Classical writers speak of this as well, things like how inordinate and undisciplined appetites (not just for food, mind you; sex, too, and undue acquisitiveness of all sorts, for instance) darken the mind. What is inordinate and undisciplined is not proportioned or directed by reason. So, such character traits are rooted in fidelity to reason which means that not only do they avoid the aforementioned darkening of the mind by moderation of appetite, but the very character strength of being able to do so enables rational existence in other things.
Innate intelligence doesn't secure discipline. Indeed, it gives the person a bigger footgun and allows for more elaborate rationalizations of vice.

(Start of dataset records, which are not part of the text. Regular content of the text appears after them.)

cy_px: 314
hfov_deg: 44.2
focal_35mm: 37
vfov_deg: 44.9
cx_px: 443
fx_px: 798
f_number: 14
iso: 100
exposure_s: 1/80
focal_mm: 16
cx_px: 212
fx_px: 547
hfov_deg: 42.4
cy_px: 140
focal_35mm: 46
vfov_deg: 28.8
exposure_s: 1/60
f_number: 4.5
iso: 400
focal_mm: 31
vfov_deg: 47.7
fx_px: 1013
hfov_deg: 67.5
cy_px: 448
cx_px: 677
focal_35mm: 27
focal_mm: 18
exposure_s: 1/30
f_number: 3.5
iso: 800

Regardless of what underlying trait it's actually measuring, the habituation factory is a big component of its supposed bias - that is, has your background taught you the kind of problem-solving habits that will help you to post the best possible score?
This question was asked and answered many decades ago in sociology. Researchers moved onto more interesting topics and fields. IQ tests measure g factor (https://en.wikipedia.org/wiki/G_factor_(psychometrics)).

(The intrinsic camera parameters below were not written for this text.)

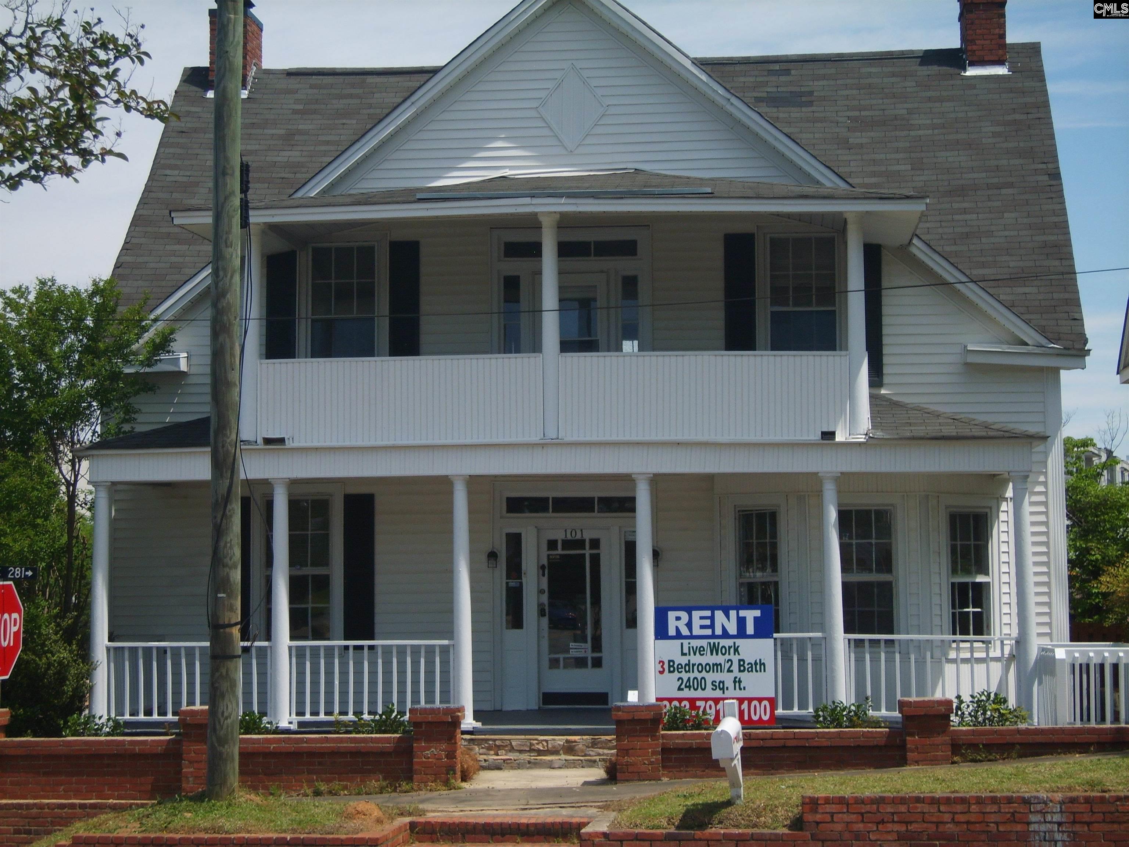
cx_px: 564
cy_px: 424
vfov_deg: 20.4
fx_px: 2348
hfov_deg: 27.0
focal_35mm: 72
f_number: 4.1
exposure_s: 1/750
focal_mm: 15
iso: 50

> "It is a variable that summarizes positive correlations among different cognitive tasks, reflecting the assertion that an individual's performance on one type of cognitive task tends to be comparable to that person's performance on other kinds of cognitive tasks."
In other words people who are good at these tests are also good at real world tasks. Meaning IQ measures much more than one's ability to pass an IQ test. There are of course many examples of poorly structured IQ tests (including people re-taking the same IQ test and doing better at it the second time around). However a well-structured IQ test presenting novel questions (absent popular culture references and trivia) provides a very good approximation of the g factor in almost all cases. This means high IQ is highly correlated with things like income, unemployment, crime, homelessness, addiction, divorce, and many other objectively measurable life outcomes.
There is room for a philosophical debate about what g factor is, but it is beyond contest at this stage that g factor is real, and IQ almost always does a very good job of measuring it.
Sure: there's a battery of general cognitive tests, and if you smush data sets together a dominant factor will emerge. And?
Perhaps suggestive, but far from conclusive (I know you know this too). To me, it is suggestive that there is likely some other factor that may explain the relationship better, but then again, I am wrong more often than right, so what do I know? ;)
For example, compare that to growing wealth inequality, and I wouldn't be surprised if that is a potential factor. Less income = less access to care, less access to healthier food options, perhaps less time to for self-care, etc., and if wealth/career potential is gatekept by academic achievement, economic utility, or intelligence, then I can see the two, intelligence and BMI, being correlated, but not directly causal. Though, no study would give people large sums of money to improve their lives, so I doubt we will know for certain.